© Muzeum of King Jan III’s Palace at Wilanów
Silva Rerum   Silva Rerum   |   29.10.2013

Our Brother Tatar

The happy Sarmatia’s everyday life was full of fear: of pestilent air, famine, the strzyga demon, the gangs of unpaid soldiery and, finally of Tatar invasion. It was perfectly well known especially in Podolia and Ruthenia that the walls of Kamieniec were not a barrier against the Tatar troops ravaging the country with the ferocity of locusts and going as far as Lvov. The steppe warriors were not interested in anything except loot and people to be taken into captivity. At the fairs in Kaffa or Belgorod where thousands of prisoners were sold yearly, a good horse cost more than a man. Abducted young women were placed in harems (e.g. the lovely daughter of the Ukrainian Orthodox priest, Roxelana, became the beloved wife of the most prominent Turkish ruler Suleiman the Magnificent), and men were sent to the quarries or the galleys. “The Tatars are as impossible to defeat as the birds flying in the air” – these words of Hetman Stanislaw Żółkiewski who spent half his life fighting against the Horde perfectly reflected the problem which the 17th-century Commonwealth was facing.

“Where a Tatar passes, the grass will not grow” – was a popular saying. However, not every Tatar. Tatar settlements in Lithuania began as early as in the times of Vytautas. Jędrzej Kitowicz wrote: “They have their nest Lithuania, introduced by Vytautas (...), who brought dozens of Tatars families from the Crimean peninsula and settled them there, awarding them some land under hereditary law, which to this day they have”. In the second half of the 15th  and in the 16th century, the Tatar settlement was more spontaneous and Tatar villages emerged in different parts of the country. In Lithuanian Severia, a little vassal Tatar state (Jagoldai) was even created which survived to 1494. The Tatar population living in Lithuania and Podlasie was called Muslims; they originated from the Golden Horde refugees, the Volga and Dagestan steppe Tatar tribes, and the prisoners of Lithuanian-Tatar and Polish-Turkish wars. The last great emigration (1637) consisted of the Budjak Horde Tatars who rebelled against the Crimean Khan and asked the Commonwealth for protection. The descendants of Tatar Knyaz, Bey and Mirza families, as well as of former Lithuanian-Tatar soldiers were given the same rights as the Polish-Lithuanian nobility and granted lands. The prisoners without  citizenship and nobility lived mainly in the compact urban districts of Lithuania. The main barrier to the acquisition of full rights in the Commonwealth was a foreign ethnic group and a non-Christian religion. Although in 1689 the Tatars were given the right to buy acres, until the end of the Commonwealth they did not obtain full nobility rights if they remained Muslims. Generally, in the Polish-Lithuanian state they enjoyed religious tolerance as Christianization was hardly taken up. Tougher laws concerning the Tatars were in force in the Crown of the Kingdom of Poland (restrictions on building temples), although the 1557 and 1569 Sejms allowed the construction of mosques and the training of imams. The fusion of Tatar population with the adoptive homeland intensified in the second half of the 17th and the 18th centuries. The professional military service was the surest way for Tatars to achieve prestige and social advancement, the more so as a civil service career was not available to them.

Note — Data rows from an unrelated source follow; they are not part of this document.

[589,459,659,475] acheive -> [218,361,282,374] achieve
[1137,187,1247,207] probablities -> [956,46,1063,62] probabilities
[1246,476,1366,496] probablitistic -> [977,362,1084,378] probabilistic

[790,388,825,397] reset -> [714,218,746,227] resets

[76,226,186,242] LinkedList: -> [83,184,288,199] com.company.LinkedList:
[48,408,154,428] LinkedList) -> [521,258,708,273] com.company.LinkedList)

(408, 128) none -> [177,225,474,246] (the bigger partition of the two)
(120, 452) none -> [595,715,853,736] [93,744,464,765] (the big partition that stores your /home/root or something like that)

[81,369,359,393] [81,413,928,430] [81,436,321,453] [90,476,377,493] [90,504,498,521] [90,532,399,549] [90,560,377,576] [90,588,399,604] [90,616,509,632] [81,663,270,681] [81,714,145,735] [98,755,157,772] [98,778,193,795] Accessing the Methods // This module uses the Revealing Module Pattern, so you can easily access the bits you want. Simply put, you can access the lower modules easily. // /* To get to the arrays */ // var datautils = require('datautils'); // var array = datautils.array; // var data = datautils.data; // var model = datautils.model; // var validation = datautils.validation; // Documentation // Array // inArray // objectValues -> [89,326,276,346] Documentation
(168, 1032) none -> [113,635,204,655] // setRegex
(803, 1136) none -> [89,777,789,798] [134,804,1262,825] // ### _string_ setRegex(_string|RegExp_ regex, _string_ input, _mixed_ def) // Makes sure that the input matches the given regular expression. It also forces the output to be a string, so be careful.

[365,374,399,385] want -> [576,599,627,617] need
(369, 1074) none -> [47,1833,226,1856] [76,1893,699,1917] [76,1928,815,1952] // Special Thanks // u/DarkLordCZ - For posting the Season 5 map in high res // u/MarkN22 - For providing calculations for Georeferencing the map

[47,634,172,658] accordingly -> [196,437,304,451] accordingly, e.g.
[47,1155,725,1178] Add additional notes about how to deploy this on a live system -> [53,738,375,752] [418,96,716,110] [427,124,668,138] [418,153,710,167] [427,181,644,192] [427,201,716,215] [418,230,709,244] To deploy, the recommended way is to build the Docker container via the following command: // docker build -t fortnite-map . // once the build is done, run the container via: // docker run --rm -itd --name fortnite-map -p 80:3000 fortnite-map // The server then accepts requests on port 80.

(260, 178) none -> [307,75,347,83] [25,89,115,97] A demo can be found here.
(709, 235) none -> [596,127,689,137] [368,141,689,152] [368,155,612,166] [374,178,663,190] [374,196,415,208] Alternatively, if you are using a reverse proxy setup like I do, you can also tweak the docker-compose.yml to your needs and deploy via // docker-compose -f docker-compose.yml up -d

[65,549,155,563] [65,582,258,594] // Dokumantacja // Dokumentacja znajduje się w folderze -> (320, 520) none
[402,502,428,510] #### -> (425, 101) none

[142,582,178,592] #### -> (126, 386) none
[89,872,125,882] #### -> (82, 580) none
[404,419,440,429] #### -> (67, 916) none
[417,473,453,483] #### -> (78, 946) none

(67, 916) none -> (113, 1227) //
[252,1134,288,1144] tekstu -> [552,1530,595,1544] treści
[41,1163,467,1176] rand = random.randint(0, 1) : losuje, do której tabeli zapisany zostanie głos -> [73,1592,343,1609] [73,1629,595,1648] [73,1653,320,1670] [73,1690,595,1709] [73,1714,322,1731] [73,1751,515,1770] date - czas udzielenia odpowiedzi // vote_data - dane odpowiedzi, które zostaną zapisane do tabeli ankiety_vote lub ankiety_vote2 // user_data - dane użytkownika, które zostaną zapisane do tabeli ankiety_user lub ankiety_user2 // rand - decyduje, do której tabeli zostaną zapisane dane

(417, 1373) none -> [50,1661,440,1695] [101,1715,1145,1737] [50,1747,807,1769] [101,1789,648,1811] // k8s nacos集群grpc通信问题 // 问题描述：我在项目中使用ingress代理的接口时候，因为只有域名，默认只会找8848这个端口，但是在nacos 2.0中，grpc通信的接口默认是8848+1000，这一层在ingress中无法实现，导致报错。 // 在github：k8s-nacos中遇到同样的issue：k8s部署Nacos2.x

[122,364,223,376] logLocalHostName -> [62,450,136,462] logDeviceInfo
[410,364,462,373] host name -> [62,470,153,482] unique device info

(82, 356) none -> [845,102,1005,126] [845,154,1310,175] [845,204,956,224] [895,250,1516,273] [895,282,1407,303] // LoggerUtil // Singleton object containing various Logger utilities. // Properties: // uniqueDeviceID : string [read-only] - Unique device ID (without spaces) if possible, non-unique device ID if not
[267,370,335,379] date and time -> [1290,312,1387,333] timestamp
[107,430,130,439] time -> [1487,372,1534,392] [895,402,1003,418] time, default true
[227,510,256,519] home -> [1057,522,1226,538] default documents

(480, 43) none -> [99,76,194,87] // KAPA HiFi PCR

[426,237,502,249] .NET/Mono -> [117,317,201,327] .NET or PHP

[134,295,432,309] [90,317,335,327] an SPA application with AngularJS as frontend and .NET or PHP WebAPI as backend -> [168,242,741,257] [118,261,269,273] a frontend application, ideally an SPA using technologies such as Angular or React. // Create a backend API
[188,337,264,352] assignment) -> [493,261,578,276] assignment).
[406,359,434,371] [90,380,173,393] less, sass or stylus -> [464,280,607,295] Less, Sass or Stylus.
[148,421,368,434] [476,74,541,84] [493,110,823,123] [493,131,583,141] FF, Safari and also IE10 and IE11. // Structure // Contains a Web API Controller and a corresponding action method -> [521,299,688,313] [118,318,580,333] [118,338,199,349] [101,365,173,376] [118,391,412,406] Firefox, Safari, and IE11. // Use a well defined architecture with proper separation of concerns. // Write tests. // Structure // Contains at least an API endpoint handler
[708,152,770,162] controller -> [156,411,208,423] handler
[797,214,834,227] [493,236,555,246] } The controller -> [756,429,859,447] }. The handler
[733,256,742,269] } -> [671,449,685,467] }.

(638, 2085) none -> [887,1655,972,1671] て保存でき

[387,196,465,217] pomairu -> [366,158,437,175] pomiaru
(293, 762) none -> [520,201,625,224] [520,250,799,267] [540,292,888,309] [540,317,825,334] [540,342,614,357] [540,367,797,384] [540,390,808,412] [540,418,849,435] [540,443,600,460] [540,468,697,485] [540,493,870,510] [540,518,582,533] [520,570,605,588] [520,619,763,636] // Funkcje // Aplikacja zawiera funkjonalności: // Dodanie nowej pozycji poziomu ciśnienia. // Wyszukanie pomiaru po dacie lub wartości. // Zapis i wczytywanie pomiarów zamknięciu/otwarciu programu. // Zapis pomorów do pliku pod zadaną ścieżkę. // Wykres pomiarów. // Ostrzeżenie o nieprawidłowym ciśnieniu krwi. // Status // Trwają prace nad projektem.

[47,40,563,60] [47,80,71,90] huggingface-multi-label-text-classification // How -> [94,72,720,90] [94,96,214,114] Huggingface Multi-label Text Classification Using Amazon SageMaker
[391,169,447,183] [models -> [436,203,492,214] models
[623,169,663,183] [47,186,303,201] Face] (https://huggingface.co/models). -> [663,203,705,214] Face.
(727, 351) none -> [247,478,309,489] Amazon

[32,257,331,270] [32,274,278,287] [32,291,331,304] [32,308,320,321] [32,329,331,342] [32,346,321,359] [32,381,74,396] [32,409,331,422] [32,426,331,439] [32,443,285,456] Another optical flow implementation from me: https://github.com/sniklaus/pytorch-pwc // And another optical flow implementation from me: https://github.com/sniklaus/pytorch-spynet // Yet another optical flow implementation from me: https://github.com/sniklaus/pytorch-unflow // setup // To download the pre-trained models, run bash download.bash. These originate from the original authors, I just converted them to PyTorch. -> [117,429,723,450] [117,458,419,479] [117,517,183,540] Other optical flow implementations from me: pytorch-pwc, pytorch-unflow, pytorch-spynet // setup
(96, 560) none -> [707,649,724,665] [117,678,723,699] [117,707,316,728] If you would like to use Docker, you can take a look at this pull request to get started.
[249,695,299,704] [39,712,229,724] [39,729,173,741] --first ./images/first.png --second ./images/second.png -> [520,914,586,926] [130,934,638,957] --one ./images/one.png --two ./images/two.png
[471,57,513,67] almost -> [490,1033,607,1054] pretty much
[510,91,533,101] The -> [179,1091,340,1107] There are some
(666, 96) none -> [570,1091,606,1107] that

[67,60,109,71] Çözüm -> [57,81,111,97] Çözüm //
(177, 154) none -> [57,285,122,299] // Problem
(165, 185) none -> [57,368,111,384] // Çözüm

Widely known were the Lipka Tatars (the former name of Tatars settled in the Grand Duchy of Lithuania and the Kamieniec region) who in the second half of the 17th century served in the Polish army (15 regiments) but during the war with Turkey most of them went over to Sultan Mohammad IV. With time, they returned to King Jan III Sobieski and henceforth faithfully served the Commonwealth. An example may be Mirza Samuel Krzeczowski, a royal army rotmistrz, and a Tatar Lithuanian lieutenant. One of the participants in the Lipka Tatars’ revolt, he was granted amnesty in 1676 and by the Royal Decree of 1679 he received the villages Kruszyniany, Luzany and Nietupa in Podlachia. In 1683, he took part in the Vienna expedition with his squadron. According to the tradition, he saved Jan III Sobieski’s life at Parkany. In return, he was awarded the rank of Colonel, and the King in person visited him in Kruszyniany on his way to the Grodno Sejm in 1688.

Over time, the Polish Tatars adopted the language and culture of the Polish nobility, but retained their Muslim religion, whose rules they strictly followed. Tatar squadrons existed in the era of the Napoleonic Wars, during the November Uprising and during the Second Commonwealth of Poland. In 1919, the Tatar leaders issued a proclamation, which read: All the faithful followers of the Prophet, to arms! Our old Tatar cavalry regiment of the Commonwealth is renascent and invites all the faithful living in Poland and Lithuania to its ranks under the green banner of the Prophet. The Mustafa Achmatowicz Tatar Cavalry Regiment was famous for its bravery during the 1920 war, and the 13th Tatar Squadron  of the Vilnius Cavalry Regiment fought in the September Campaign.